Software
In order to design the siRNA more efficient, we developed a group of Python scripts and assembled them into a program called ‘siRNA Designer’.
In the ‘siRNA Designer’, we have a preprocessing step. The processing step can transform the primary data(.fasta form), which is from the sequencing company, to another more standard one that is one line in name and the other line in sequence. Then we follow a protocol to choose a 23nt-sequence in an mRNA sequence from the processed file. The mRNA sequence comes from RNA-seq technology.
There are the principles we use to design the siRNA[1]:
1. G or C must be first base in the sense strand. 2. A or U at the 19th base 3. The energy of double-strand 5' end should be higher than the 3' end. That is the sense strand 15th~19th bases have at least three A or three U, or 13th~19th bases have five A or five U. This principle is the most important[2][3][4]. 4. Avoid continuous multiple G or C. 5. GC content is preferably between 30% and 52%. 6. The 16th base is preferably C, and the 13th is preferably non-G.
After all the processes are done, we use the Blast software to identify if the siRNA we designed is specific with other species.

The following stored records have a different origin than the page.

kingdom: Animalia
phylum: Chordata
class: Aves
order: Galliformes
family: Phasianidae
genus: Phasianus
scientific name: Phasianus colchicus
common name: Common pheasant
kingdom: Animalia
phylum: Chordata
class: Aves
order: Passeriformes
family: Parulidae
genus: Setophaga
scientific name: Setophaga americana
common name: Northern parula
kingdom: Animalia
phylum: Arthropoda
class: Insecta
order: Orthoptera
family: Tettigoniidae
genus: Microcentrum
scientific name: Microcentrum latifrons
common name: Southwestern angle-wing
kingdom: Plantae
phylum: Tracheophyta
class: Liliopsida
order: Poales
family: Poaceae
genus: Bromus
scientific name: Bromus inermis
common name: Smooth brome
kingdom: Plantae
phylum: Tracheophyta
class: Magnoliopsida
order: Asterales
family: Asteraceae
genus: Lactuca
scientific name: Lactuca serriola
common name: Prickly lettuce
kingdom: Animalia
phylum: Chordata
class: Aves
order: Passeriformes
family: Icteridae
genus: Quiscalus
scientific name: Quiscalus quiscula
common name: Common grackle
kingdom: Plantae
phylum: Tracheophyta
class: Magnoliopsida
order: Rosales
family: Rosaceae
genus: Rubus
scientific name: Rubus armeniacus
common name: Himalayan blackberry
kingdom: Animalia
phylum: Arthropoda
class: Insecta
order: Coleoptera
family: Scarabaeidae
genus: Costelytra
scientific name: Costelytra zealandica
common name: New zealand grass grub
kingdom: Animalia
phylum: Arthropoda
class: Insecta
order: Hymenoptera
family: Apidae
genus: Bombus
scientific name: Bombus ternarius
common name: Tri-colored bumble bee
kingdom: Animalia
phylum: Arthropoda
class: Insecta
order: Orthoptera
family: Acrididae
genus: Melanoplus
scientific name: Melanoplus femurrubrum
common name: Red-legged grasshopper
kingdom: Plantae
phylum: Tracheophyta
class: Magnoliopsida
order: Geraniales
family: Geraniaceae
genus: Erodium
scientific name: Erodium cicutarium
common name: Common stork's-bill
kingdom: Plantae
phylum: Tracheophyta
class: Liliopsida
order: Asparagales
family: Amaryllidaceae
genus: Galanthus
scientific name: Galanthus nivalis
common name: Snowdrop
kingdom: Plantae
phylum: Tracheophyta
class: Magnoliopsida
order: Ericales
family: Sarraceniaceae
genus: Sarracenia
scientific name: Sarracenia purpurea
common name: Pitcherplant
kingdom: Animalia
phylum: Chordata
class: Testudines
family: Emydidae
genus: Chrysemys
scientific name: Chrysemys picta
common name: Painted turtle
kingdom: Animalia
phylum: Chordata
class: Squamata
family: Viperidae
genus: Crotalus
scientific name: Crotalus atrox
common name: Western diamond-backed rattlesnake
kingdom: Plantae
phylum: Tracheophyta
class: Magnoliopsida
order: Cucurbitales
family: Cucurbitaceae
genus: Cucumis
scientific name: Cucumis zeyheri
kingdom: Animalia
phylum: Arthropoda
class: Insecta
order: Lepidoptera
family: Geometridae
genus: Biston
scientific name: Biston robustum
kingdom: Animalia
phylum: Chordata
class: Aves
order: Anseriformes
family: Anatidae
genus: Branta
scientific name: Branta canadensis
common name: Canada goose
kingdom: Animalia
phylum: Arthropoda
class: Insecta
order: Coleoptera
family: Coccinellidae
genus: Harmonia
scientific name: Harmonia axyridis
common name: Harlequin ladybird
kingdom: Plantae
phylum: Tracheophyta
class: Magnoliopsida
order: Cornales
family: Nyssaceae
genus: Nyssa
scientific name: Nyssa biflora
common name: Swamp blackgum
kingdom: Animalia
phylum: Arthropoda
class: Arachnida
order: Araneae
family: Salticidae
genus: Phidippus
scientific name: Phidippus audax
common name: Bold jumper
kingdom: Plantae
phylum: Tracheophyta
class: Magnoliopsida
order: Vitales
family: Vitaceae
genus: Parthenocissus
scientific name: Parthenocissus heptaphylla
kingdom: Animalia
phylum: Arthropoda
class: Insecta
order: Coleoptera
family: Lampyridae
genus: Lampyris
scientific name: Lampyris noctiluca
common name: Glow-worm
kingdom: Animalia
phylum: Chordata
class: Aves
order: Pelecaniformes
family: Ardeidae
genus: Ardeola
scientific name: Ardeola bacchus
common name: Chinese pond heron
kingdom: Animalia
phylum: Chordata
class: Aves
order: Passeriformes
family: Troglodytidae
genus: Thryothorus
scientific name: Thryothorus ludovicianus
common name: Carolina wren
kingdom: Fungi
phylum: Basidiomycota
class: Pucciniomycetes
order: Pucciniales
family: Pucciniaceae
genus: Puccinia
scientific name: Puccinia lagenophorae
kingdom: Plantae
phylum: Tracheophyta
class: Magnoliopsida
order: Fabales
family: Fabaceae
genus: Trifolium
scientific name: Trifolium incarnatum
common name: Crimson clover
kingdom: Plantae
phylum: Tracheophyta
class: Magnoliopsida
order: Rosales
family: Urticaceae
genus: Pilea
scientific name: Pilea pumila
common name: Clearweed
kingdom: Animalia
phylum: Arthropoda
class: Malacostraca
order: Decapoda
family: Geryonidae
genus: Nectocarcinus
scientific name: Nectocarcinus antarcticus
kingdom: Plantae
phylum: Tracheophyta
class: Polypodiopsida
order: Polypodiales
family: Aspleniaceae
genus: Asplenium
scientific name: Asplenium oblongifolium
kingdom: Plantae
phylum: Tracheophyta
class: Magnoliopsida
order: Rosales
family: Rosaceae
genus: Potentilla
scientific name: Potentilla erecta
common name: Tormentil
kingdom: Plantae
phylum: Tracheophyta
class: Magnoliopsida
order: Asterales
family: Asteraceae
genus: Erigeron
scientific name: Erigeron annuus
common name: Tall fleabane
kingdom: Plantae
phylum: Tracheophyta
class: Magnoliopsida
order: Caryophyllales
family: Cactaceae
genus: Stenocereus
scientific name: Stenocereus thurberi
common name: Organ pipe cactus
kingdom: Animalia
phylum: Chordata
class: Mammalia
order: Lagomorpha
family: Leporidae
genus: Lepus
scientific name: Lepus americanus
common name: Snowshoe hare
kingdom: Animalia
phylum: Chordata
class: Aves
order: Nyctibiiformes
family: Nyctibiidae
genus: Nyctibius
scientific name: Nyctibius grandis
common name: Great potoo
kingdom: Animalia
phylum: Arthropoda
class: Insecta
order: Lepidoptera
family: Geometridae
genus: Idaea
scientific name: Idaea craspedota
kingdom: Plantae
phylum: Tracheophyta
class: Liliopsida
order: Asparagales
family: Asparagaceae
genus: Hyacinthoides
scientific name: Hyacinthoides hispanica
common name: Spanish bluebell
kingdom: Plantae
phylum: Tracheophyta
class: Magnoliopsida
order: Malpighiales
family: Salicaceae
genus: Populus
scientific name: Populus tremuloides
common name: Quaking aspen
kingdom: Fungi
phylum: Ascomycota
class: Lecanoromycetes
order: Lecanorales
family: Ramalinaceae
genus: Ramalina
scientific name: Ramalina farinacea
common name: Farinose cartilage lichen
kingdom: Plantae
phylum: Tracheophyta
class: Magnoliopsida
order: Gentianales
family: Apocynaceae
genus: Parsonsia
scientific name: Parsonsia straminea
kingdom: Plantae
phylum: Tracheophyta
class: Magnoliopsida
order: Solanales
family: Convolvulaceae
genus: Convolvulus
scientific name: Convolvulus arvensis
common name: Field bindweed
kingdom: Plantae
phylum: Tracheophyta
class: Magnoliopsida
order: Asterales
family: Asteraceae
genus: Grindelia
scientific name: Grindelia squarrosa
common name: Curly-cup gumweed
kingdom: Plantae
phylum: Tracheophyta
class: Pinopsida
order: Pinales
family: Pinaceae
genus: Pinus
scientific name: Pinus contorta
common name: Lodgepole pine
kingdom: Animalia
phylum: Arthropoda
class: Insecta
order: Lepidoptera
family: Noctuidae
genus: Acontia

We only select the most specific sequence to use for the experiment. In case of it influence other species.
The software has been uploaded on GitHub.
[1] Elbashir S M, Harborth J, Weber K, Tuschl T. Analysis of gene function in somatic mammalian cells using small interfering RNAs. Methods, 2002, 26: 199~213.
[2] Hutvagner G. Small RNA asymmetry in RNAi: Function in RISC assembly and gene regulation. Febs Lett, 2005, 579: 5850~5857.
[3] Amarzguioui M, Rossi J J, Kim D. Approaches for chemically synthesized siRNA and vector-mediated RNAi. Febs Lett, 2005, 579: 5974~5981
[4] Pancoska P, Moravek Z, Moll U M. Efficient RNA interference depends on global context of the target sequence: quantitative analysis of silencing efficiency using Eulerian graph representation of siRNA. Nucleic Acids Res, 2004, 32(4): 1469~1479.